If you are selling your New York City condo or co-op, you know that it’s a tough time. Being realistic about pricing is always key when you’re selling, as is getting your apartment seen by as many qualified buyers as possible. But have you considered how your 11th hour decision to take the living room lighting fixture might sink the deal?
There are a few other unexpected issues that might derail your sale, including restrictive guest rules, the A/C being switched off in winter, or even your own ego. Brick has tips on how to identify these deal breakers and how to avoid them jinxing your deal. Hint: be honest and upfront about the unique features of your apartment or building.
1. The high-end living room chandelier
A buyer will typically assume that all the fixtures are going to be included in the sale.
“If an item is not deemed excluded in the deal sheet it is considered included,” says attorney Stephen W. Allen, a partner in the residential real estate department at Romer Debbas. If the buyer then comes to the walk-through and sees the $2,500 chandelier has been replaced with an inferior fixture, this could derail a deal.
Kobi Lahav, senior managing director at Living New York, has seen this happen on a $3 million apartment deal. The sellers didn’t want to give the fixture away because of the emotional connection they had to it, but for the buyer it became a symbol of what else was being hidden from them. “It wasn’t about the money,” Lahav says.
As a seller, be very clear at an early stage if you will plan on removing any fixtures or appliances.
“The fixture list needs to be done before you send out the deal sheet,” Lahav says. If you fail to do this, be prepared to say goodbye to that chandelier if you really want to deal to move forward.
2. The A/C being switched off in winter
Kimberly Jay, a broker at Compass, has worked with numerous buyers who will not purchase an apartment in a building where the A/C is turned off in the winter months.
There are many buildings where the property manager controls the heat so you can’t turn on air conditioning in the winter.
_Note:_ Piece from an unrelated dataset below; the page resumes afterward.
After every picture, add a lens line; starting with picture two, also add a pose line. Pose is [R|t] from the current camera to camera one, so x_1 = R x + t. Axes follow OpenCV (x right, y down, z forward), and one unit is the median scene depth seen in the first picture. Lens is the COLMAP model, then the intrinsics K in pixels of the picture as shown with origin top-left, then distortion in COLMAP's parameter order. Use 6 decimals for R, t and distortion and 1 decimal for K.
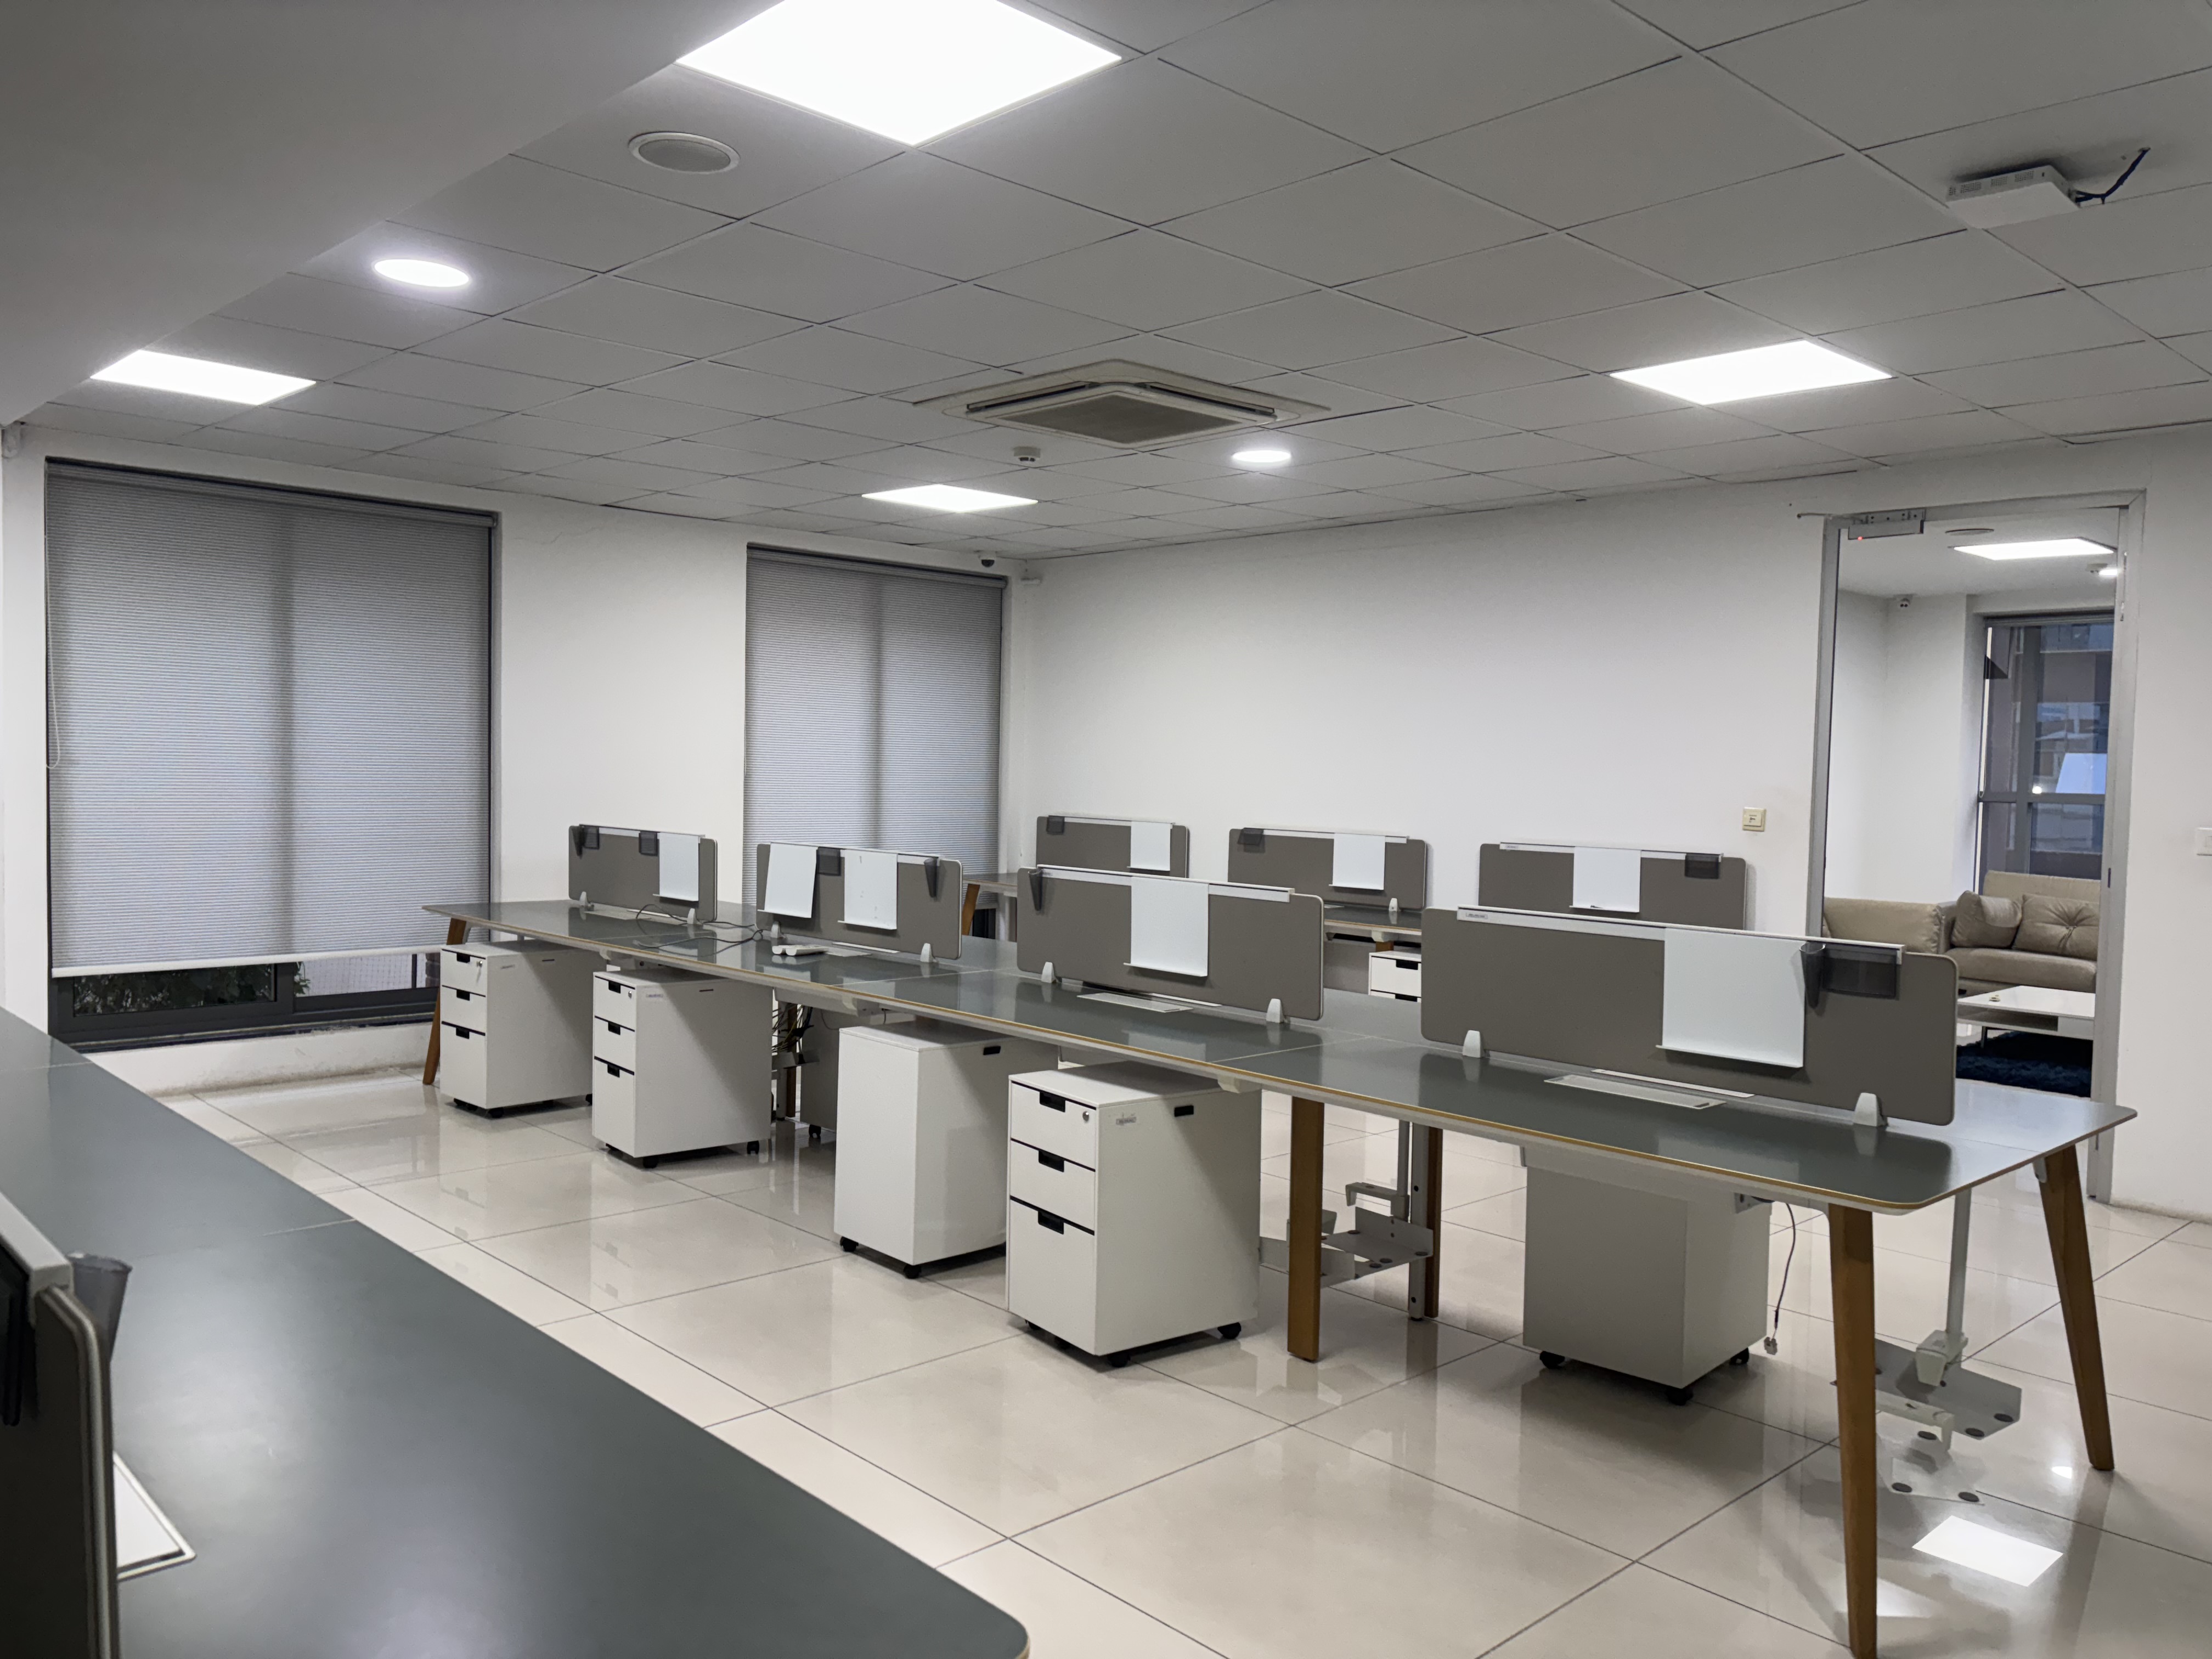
lens RADIAL K [[1677.3, 0, 1099.4], [0, 1677.3, 829.7], [0, 0, 1]] dist [0.060987, -0.077842]
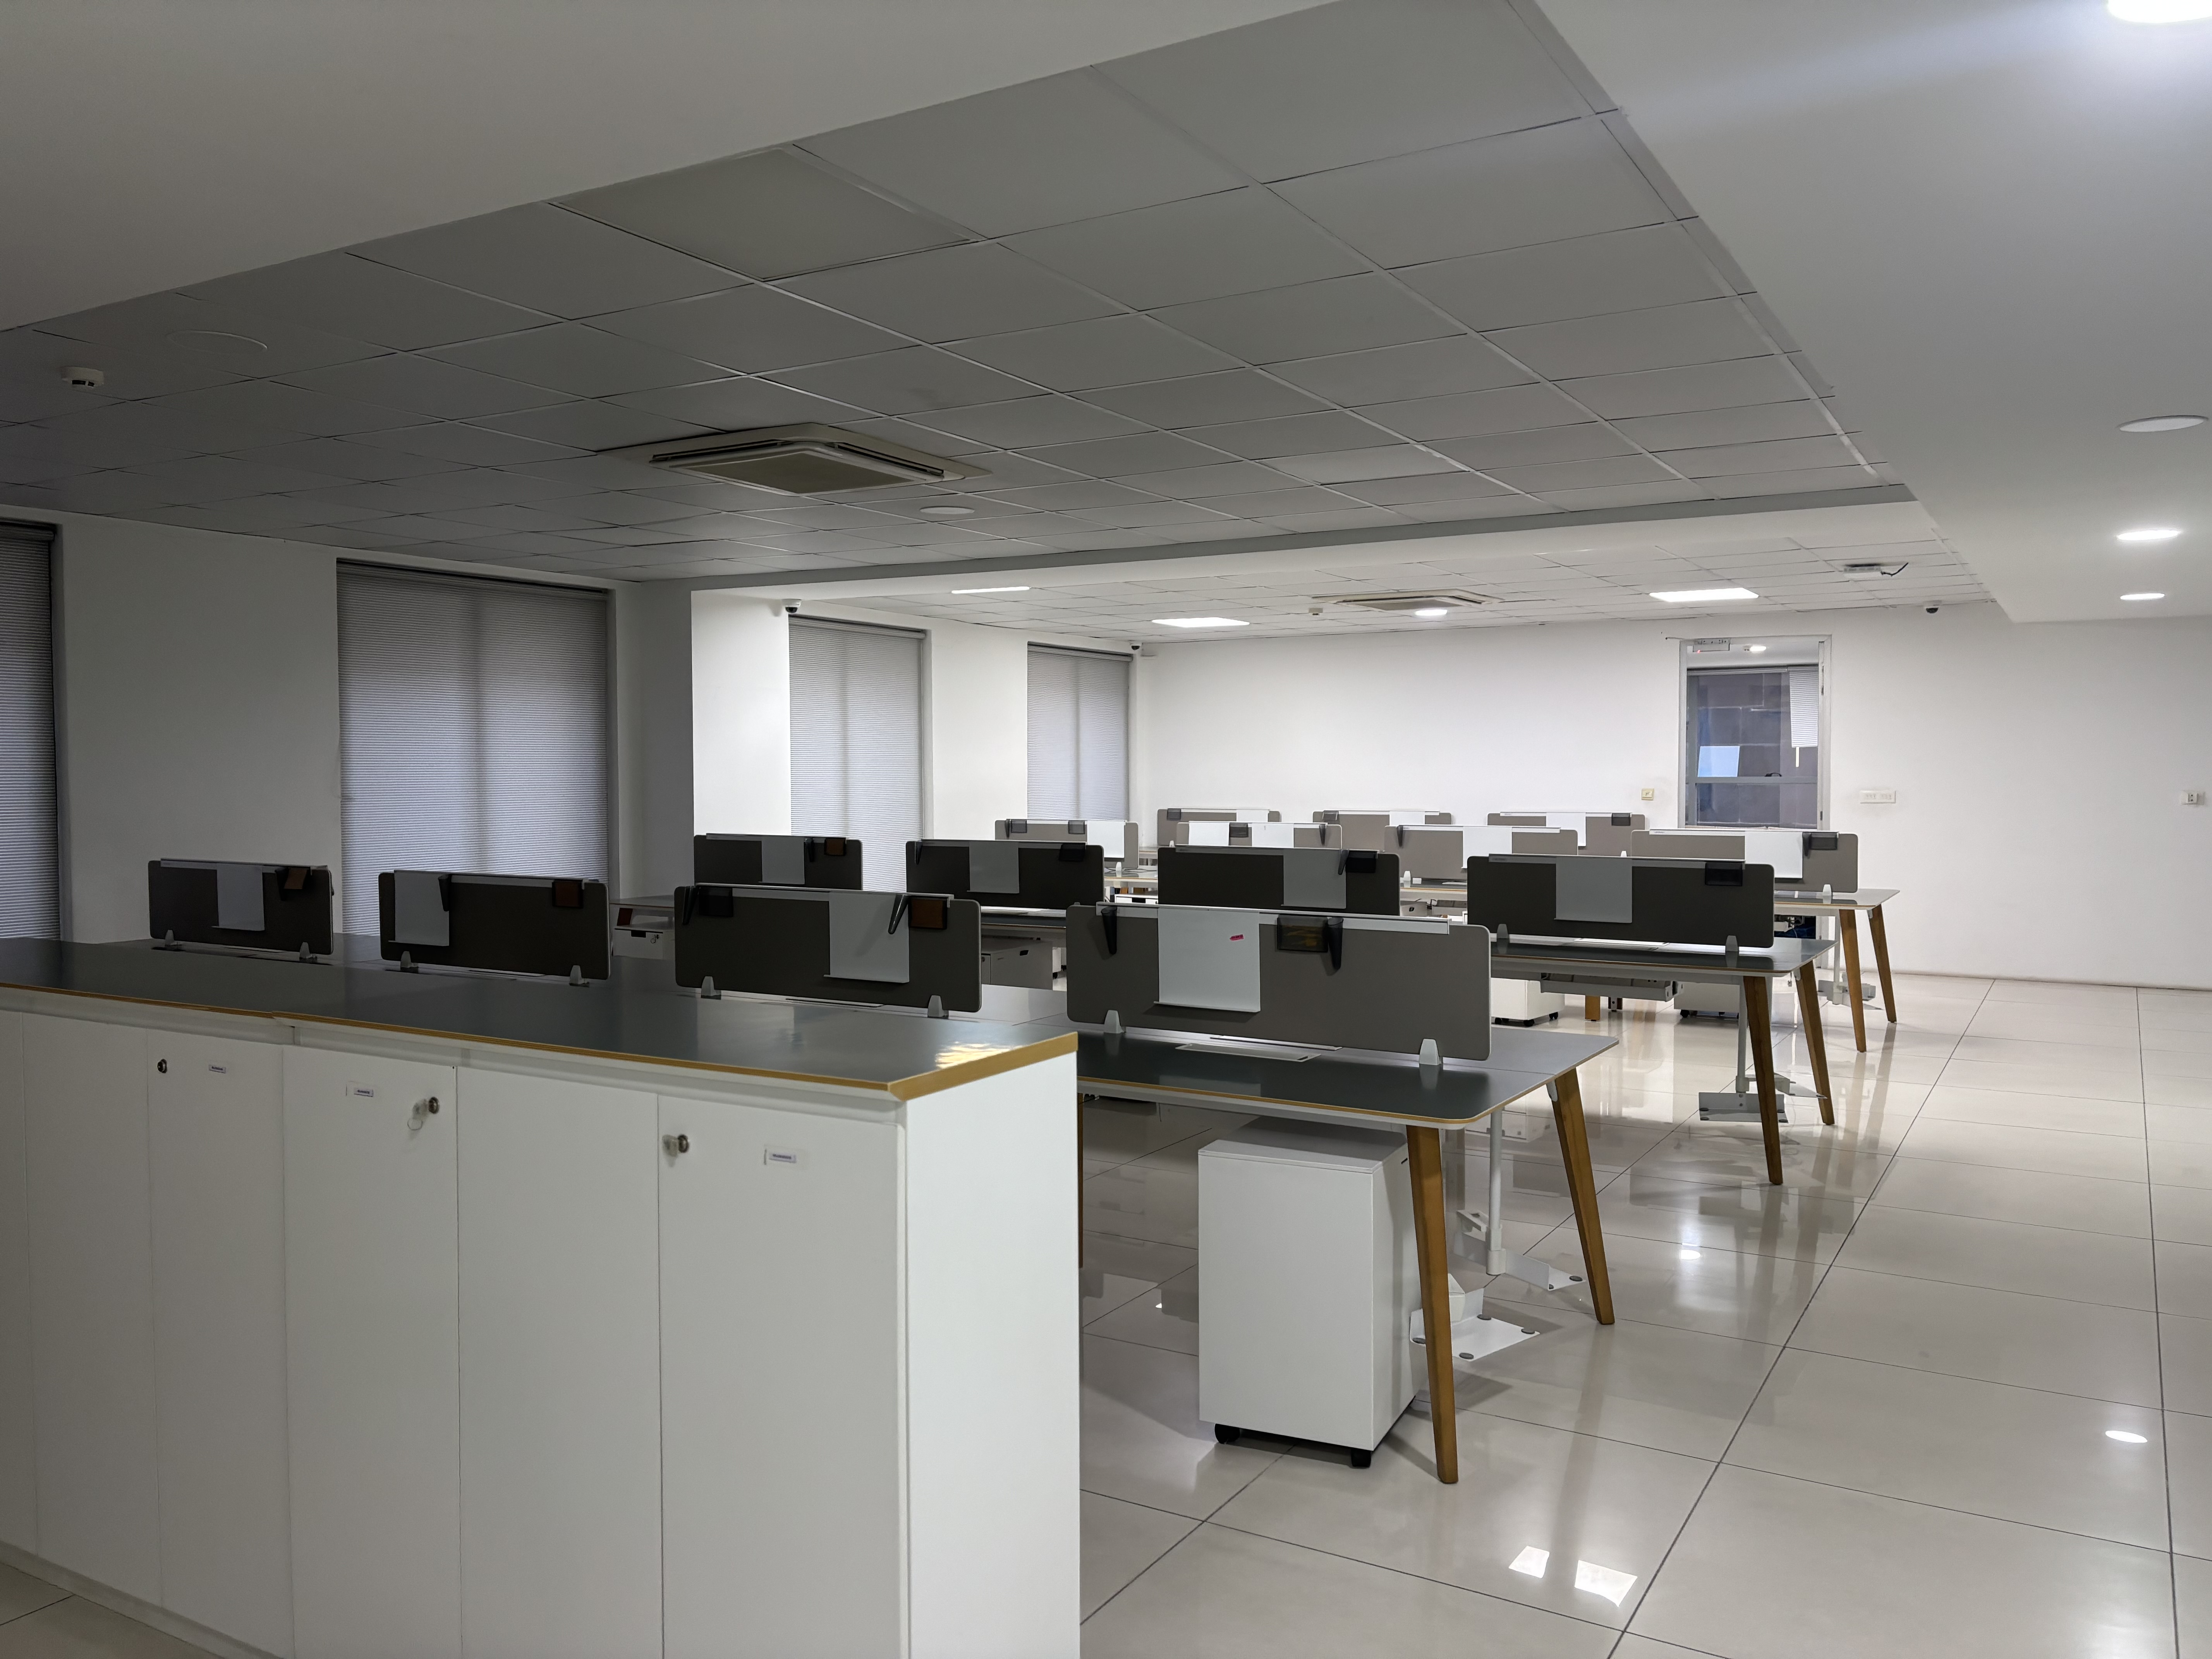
lens RADIAL K [[1677.3, 0, 1098.6], [0, 1677.3, 824.5], [0, 0, 1]] dist [0.060987, -0.077842]
pose [[0.954207, -0.033287, 0.297288, -0.617821], [0.037145, 0.999283, -0.007336, 0.015531], [-0.296831, 0.018043, 0.954760, -0.516662]]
Not only do some apartments with floor-to-ceiling south-facing windows get uncomfortably warm in the winter, if the A/C doesn’t work during heat season, there’s no way to check it is functioning ahead of the hot summer months. For sellers in these situations, you need to be transparent about this.
3. Those very restrictive guest rules
Jay has worked with both buyers and sellers in a co-op building that doesn’t permit any guests when the shareholder is not present. The building allows pieds-à-terre however the board package spells out very strict guest rules.
As a seller, you should be very clear about any highly restrictive occupancy rules, such as if friends and family cannot stay over when you are out of town.
“Your agent should be informed and you should know the rules,” Jay says. This situation highlights one of the main differences between a condo and a co-op. The way a co-op is structured gives a board much more control.
4. A co-op’s rules about windows
Another contentious issue is the window replacement rules. If you’re selling, you should know who is responsible for window repair and replacement. Sometimes this is outlined in the proprietary lease, or bylaws or the sales package. Some buildings require an incoming shareholder to remediate the windows where necessary.
If the incoming buyer will need to replace windows, you should to be aware this issue will likely be part of the sales contract negotiations. Another alternative is to make the repairs before you sell.
5. Permit issues in combination apartments
Renovation work without permits poses safety risks, administrative headaches, and possible insurance issues. Most co-ops and condos have lots of rules about renovations, requiring you to submit alteration agreements, get a certificate of insurance, and open and close the relevant permits. Permit issues might occur in apartments that have been combined. It could come down to a negotiation between the buyer and seller about how this would be dealt with.
Jay’s advice for a seller: “Fully disclose any type of unique or unusual situation that you know there’s a high probability that a buyer would not move forward on.”
6. A missed notice from the managing agent
As a seller, make sure you are opening all notices from your management.
“Open every single envelope you get from your management company because, hidden in there could be something like Local Law 152 gas-pressure testing,” Allen says. This local law requires gas-line tests every four years. If a leak is identified, there could be service interruptions that would affect your ability to sell the apartment with systems and appliances in working order.
Allen recently encountered this scenario where the seller was not aware gas service for the entire building would be shut down for five months to facilitate repairs, rendering the gas range in the apartment’s chef’s kitchen unusable.
Without gas service, the deal could go south. “If you can’t get systems and appliances in working order because there is a building-wide shut off, then that’s something that needs to addressed,” Allen says.
7. Ego management for a successful sale
This might be a difficult one to swallow as a seller—but sometimes you need to get out of your own way. Jay recounts a sale where a buyer asked for a custom laundry basket to be included in the apartment sale. The item was not fixed in place but it matched the master suite decor. The seller, annoyed they were not getting the price they wanted, said the buyer could not have the storage piece—and the deal fell apart.
In these situations, it’s worth remembering the bigger picture. “You don’t want to cut your nose off to spite your face,” Allen says.